Le président de la FNSEA insiste sur l’urgence de répondre à la crise économique qui frappe les agriculteurs, notamment en Occitanie, qu’ils soient viticulteurs, producteurs de grandes cultures ou éleveurs touchés par les crises sanitaires. « Il y a une crise de confiance dans la parole publique et on ne renouvellera pas les générations si on n’a pas, au minimum, des revenus et une vision pour l’agriculture de notre pays », prévient-il. Il doute que les agriculteurs baissent la garde d’ici au Salon de l’agriculture de Paris, et estime qu’il appartient au gouvernement d’apporter des réponses, le dossier agricole étant « brûlant ».
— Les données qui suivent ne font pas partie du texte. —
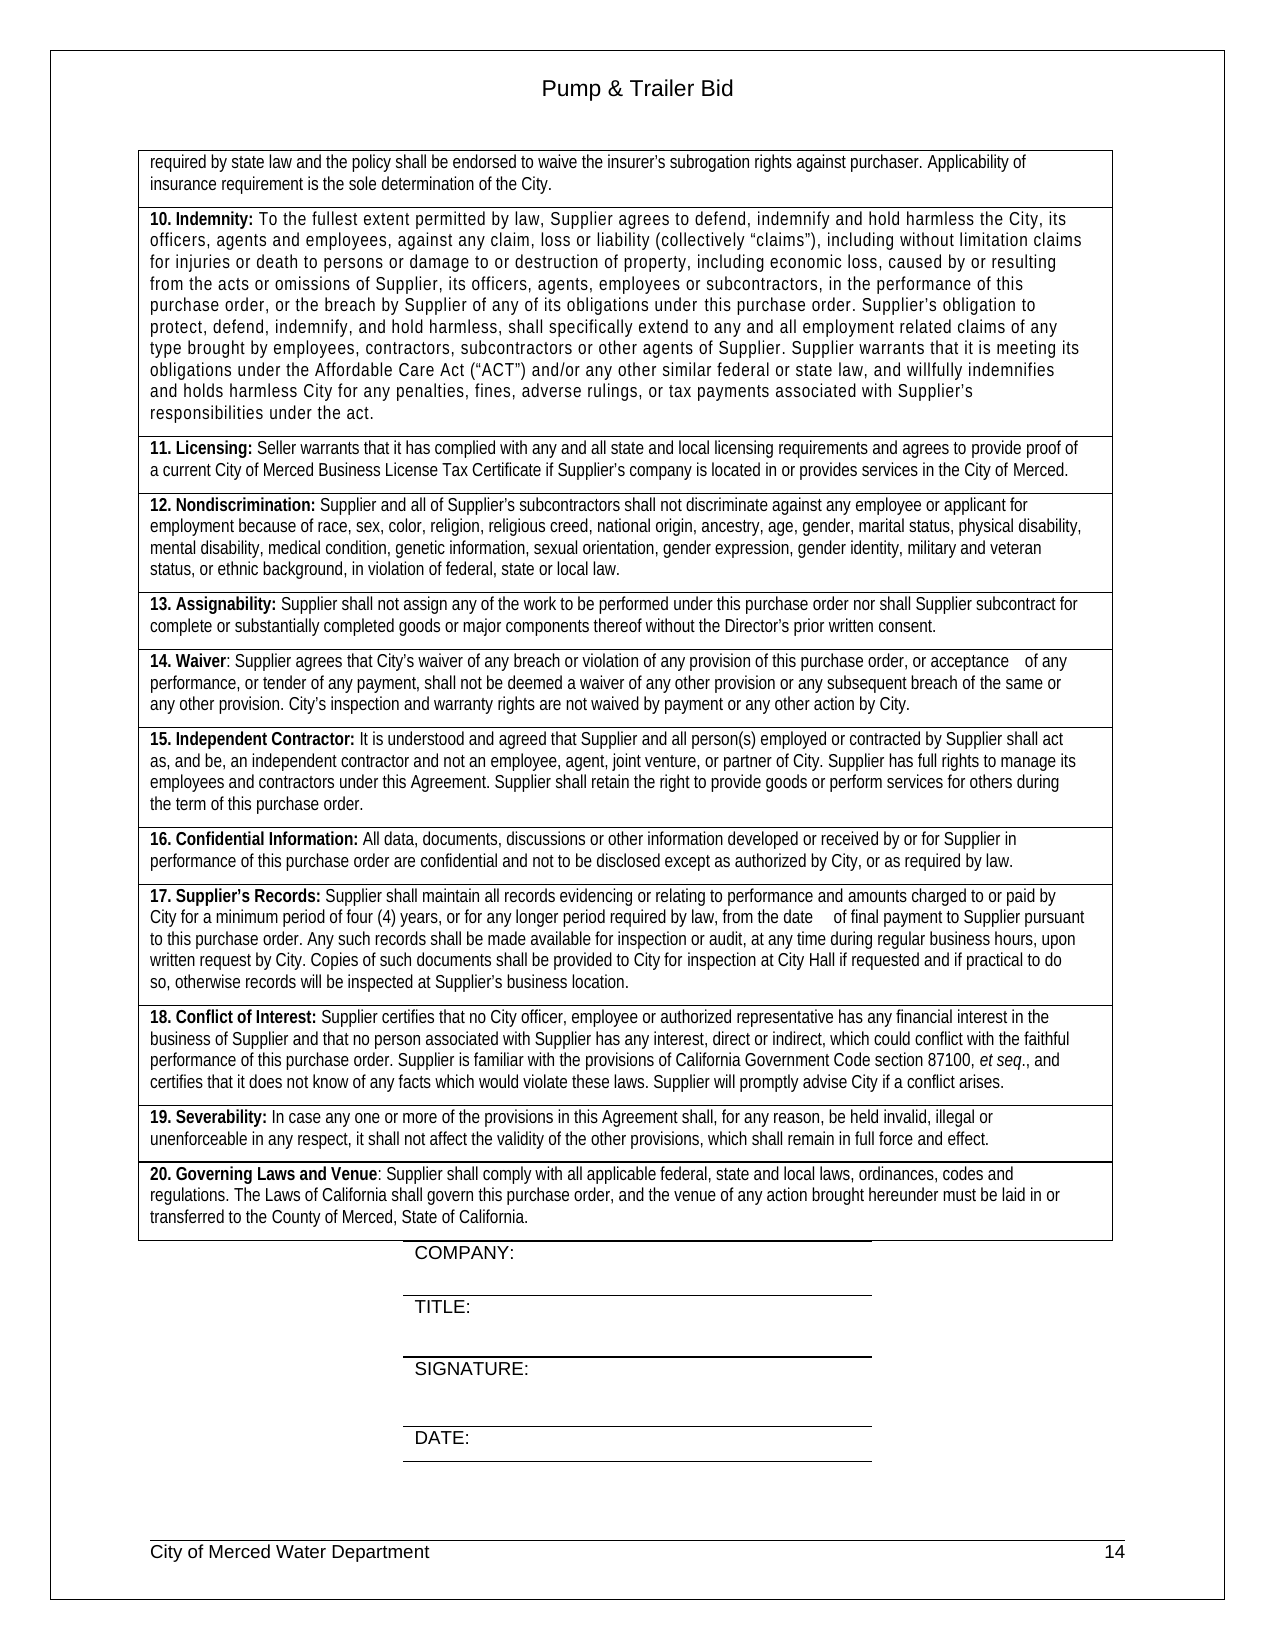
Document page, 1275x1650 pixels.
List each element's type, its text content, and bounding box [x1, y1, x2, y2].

Position vis-à-vis des actions de la Coordination rurale

Interrogé sur les actions de la Coordination rurale – qui a forcé un barrage de gendarmerie, bloqué Rodez, investi Paris et chahuté la présidente de l’Assemblée nationale – Rousseau se montre critique mais compréhensif. Il juge les propos de la porte-parole du gouvernement Maud Bregeon, qui dénonce des actions « illégales », comme « totalement froids ». Il affirme que la colère des agriculteurs est légitime et réelle, mais précise : « Nous ne souhaitons pas d’atteintes aux biens et aux personnes. On ne veut pas de violence envers les personnes politiques. » Il estime qu’on ne peut pas simplement condamner les débordements quand le gouvernement est incapable d’apporter des réponses.

Pas de ligne rouge pour le blocage

Rousseau n’exclut pas un blocage de Paris et de la France si les résultats ne sont pas au rendez-vous. « Si ça doit arriver, pour nous, ce n’est pas une ligne rouge. On n’exclut rien », déclare-t-il. Il souligne que ce n’est pas un caprice d’enfant gâté, mais une question de pérennité pour les fermes et la production alimentaire du pays, et que la détermination est forte.